#### Exercise description
Working from the entries below, give again each line from the first through the one containing "Environmental Safety & Health", exactly and with nothing else.

[Page-level text extractions]
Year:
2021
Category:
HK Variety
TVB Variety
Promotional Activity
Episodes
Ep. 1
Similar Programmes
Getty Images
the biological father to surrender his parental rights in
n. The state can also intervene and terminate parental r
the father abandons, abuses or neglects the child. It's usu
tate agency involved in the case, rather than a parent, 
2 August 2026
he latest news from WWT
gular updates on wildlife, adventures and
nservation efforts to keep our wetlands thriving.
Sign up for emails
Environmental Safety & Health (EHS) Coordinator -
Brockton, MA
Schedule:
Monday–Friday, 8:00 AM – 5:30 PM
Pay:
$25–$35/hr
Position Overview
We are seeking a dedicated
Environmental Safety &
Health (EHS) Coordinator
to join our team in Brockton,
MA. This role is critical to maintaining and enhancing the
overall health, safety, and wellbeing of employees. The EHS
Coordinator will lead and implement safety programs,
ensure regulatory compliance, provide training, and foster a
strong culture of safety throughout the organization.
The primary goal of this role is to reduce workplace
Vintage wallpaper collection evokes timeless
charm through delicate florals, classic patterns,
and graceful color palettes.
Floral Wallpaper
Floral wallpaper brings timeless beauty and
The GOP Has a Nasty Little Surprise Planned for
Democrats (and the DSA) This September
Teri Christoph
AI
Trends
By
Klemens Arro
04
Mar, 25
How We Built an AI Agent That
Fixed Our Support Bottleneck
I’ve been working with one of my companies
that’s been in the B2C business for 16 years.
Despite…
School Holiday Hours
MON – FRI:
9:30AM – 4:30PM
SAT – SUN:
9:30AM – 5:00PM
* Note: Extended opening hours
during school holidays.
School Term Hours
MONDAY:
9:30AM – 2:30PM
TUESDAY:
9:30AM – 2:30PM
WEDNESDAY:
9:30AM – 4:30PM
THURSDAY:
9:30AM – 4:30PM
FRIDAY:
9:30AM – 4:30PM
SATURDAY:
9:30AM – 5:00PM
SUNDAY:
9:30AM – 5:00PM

#### Answer section
Year:
2021
Category:
HK Variety
TVB Variety
Promotional Activity
Episodes
Ep. 1
Similar Programmes
Getty Images
the biological father to surrender his parental rights in
n. The state can also intervene and terminate parental r
the father abandons, abuses or neglects the child. It's usu
tate agency involved in the case, rather than a parent, 
2 August 2026
he latest news from WWT
gular updates on wildlife, adventures and
nservation efforts to keep our wetlands thriving.
Sign up for emails
Environmental Safety & Health (EHS) Coordinator -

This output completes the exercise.